DIRECTIONS –
• 1. Reproduce the passage of the poetry challenge thread below, from "I think it offends" up to and including "lose my sight.".
• 2. Do these statements agree with the poetry challenge thread below? Answer yes or no for each, and quote the deciding words from the thread. (a) Entrants may write a sonnet, blank verse or limerick. (b) The challenge gets more entries than views. (c) Entries must be about an actual cost.
• 3. Which usernames appear as post authors in the poetry challenge thread below? List every one.

# The High Cost of Truth 1 April '09



## Olly Buckle (Apr 1, 2009)

No, it's not an April fool's joke, it's the new subject for the LM poetry challenge. Sonnet, blank verse or limerick, write in the form of your choice, but write poetically and write on the subject of:-

*The High Cost of Truth*


----------



## Olly Buckle (Apr 1, 2009)

She asked me (If I loved her)

She asked me if I loved her
And I told her the truth,
When she heard the answer
She went straight through the roof
But the questions that she asks me
Always have a certain twist
Or don't want me to be truthful 
And I won't go on like this.

She asked me if I loved her
And I told her the truth,
When she heard the answer
She went straight through the roof
I said "Do not ask the questions
When you already know
Do not start on journeys 
To places you don't go.
If there is love you can see it
If there isn't it would show
And you're not asking questions
Because you need to know."


----------



## terrib (Apr 1, 2009)

I am so smiling.....cute....I loved everything about this....


----------



## Jinn Master (Apr 3, 2009)

Must it be about an actual cost, or may it simply be about the struggle and pain involved in finding the truth?


----------



## Olly Buckle (Apr 4, 2009)

Interpret the subject in whatever way you wish.


----------



## Jinn Master (Apr 4, 2009)

Cool.




Verse in this time is simple and horrid,
And those who can rhyme ignore old sonnets.
Anything found now will of course be wretched.
Verse full of angst, written from narcosis,
I feel nearly as if it provokes on purpose.

Verse should be like the greatest convertos,
With an overture and inspired finish.
Surely the art must be at its nadir,
Surely its position may only rise from here.
My greatest hope is in that, I'll take part.

there are many types that ignore all the forms,
There are some who do not realize limits.
Perhaps I am a sybarite in truth,
And in truth, my ways my give them the right,
To wrack and ruin my pathetic self pity.

They do not deserve my undying loathing,
For something they do to help ease their own doubting.
And now I suspect that I hate from fear,
When I lash out at everything they now hold dear.
Mediocrity is their only crime.

I begin to believe it's only my own fears.
My deepest worries have now come to light.
I fear above all the loss of my sight,
I fear above all the dark without light.
I fear the loss of knowledge I have not yet gained.

I think it offends me that people will write,
Although it would not if they had writ some I liked,
Even if those who would do so find the classics, trite.
I eagerly await the coming of something I like,
Something I hope will be read to me, after I lose my sight.


----------



## Jinn Master (Apr 5, 2009)

Wow. Almost no one enters these, huh?


----------



## Cataclysmic (Apr 8, 2009)

*Friction Paper:*
  Every day you said you love me- more or less
  each word you spoke was filled with phosphorus,
  and when we kissed your tongue burned mine.
  But then one day your tongue slipped, and with it came your lies.
  And when I learned the truth, my heart burned itself inside.


----------



## Olly Buckle (Apr 9, 2009)

Jinn Master said:


> Wow. Almost no one enters these, huh?



It has dropped off of late, fewer comments on the poems as well. I have tried promoting it in the poetry forums but it seems to make very little difference either way. There are far more views than entries or votes.


----------



## Jinn Master (Apr 11, 2009)

Bit sad. 

I'd go somewhere else for better feedback if I could- but really, where else is there?

Hehe.


----------



## Jp (May 6, 2009)

DATA SECTION –
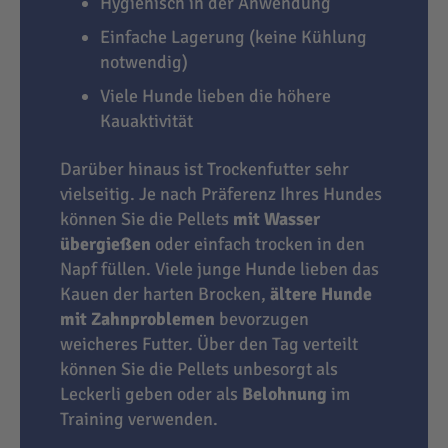
Hygienisch in der Anwendung
Einfache Lagerung (keine Kühlung
notwendig)
Viele Hunde lieben die höhere
Kauaktivität
Darüber hinaus ist Trockenfutter sehr
vielseitig. Je nach Präferenz Ihres Hundes
können Sie die Pellets
mit Wasser
übergießen
oder einfach trocken in den
Napf füllen. Viele junge Hunde lieben das
Kauen der harten Brocken,
ältere Hunde
mit Zahnproblemen
bevorzugen
weicheres Futter. Über den Tag verteilt
können Sie die Pellets unbesorgt als
Leckerli geben oder als
Belohnung
im
Training verwenden.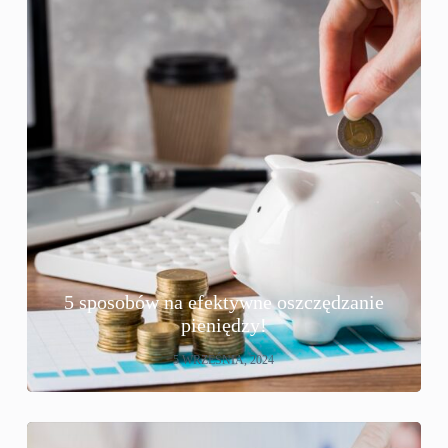
5 sposobów na efektywne oszczędzanie
pieniędzy!
5 WRZEŚNIA, 2024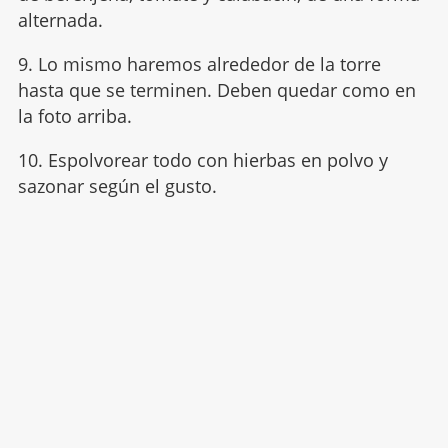
alternada.
9. Lo mismo haremos alrededor de la torre
hasta que se terminen. Deben quedar como en
la foto arriba.
10. Espolvorear todo con hierbas en polvo y
sazonar según el gusto.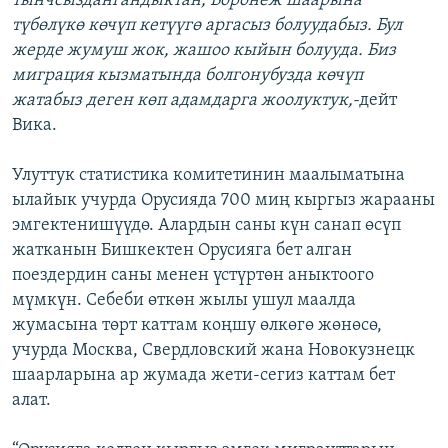
тынчсыздангандыктан, Воронеж шаарына
түбөлүкө көчүп кетүүгө аргасыз болуудабыз. Бул
жерде жумуш жок, жашоо кыйын болууда. Биз
миграция кызматында болгонубузда көчүп
жатабыз деген көп адамдарга жоолуктук,-
дейт
Вика.
Улуттук статистика комитетинин маалыматына
ылайык учурда Орусияда 700 миң кыргыз жарааны
эмгектенишүүдө. Алардын саны күн санап өсүп
жатканын Бишкектен Орусияга бет алган
поездердин саны менен үстүртөн аныктоого
мүмкүн. Себеби өткөн жылы ушул маалда
жумасына төрт каттам коңшу өлкөгө жөнөсө,
учурда Москва, Свердловский жана Новокузнецк
шаарларына ар жумада жети-сегиз каттам бет
алат.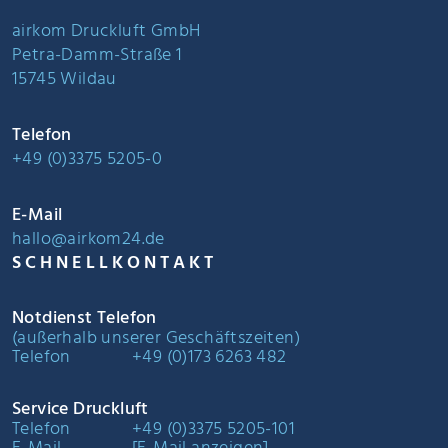
airkom Druckluft GmbH
Petra-Damm-Straße 1
15745 Wildau
Telefon
+49 (0)3375 5205-0
E-Mail
hallo@airkom24.de
SCHNELLKONTAKT
Notdienst Telefon
(außerhalb unserer Geschäftszeiten)
Telefon
+49 (0)173 6263 482
Service Druckluft
Telefon
+49 (0)3375 5205-101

LIST OF ANSWERS –
• 1.
I think it offends me that people will write,
Although it would not if they had writ some I liked,
Even if those who would do so find the classics, trite.
I eagerly await the coming of something I like,
Something I hope will be read to me, after I lose my sight.

• 2.
(a) Yes: "Sonnet, blank verse or limerick, write in the form of your choice"
(b) No: "There are far more views than entries or votes."
(c) No: "Interpret the subject in whatever way you wish."

• 3. Olly Buckle, terrib, Jinn Master, Cataclysmic, Jp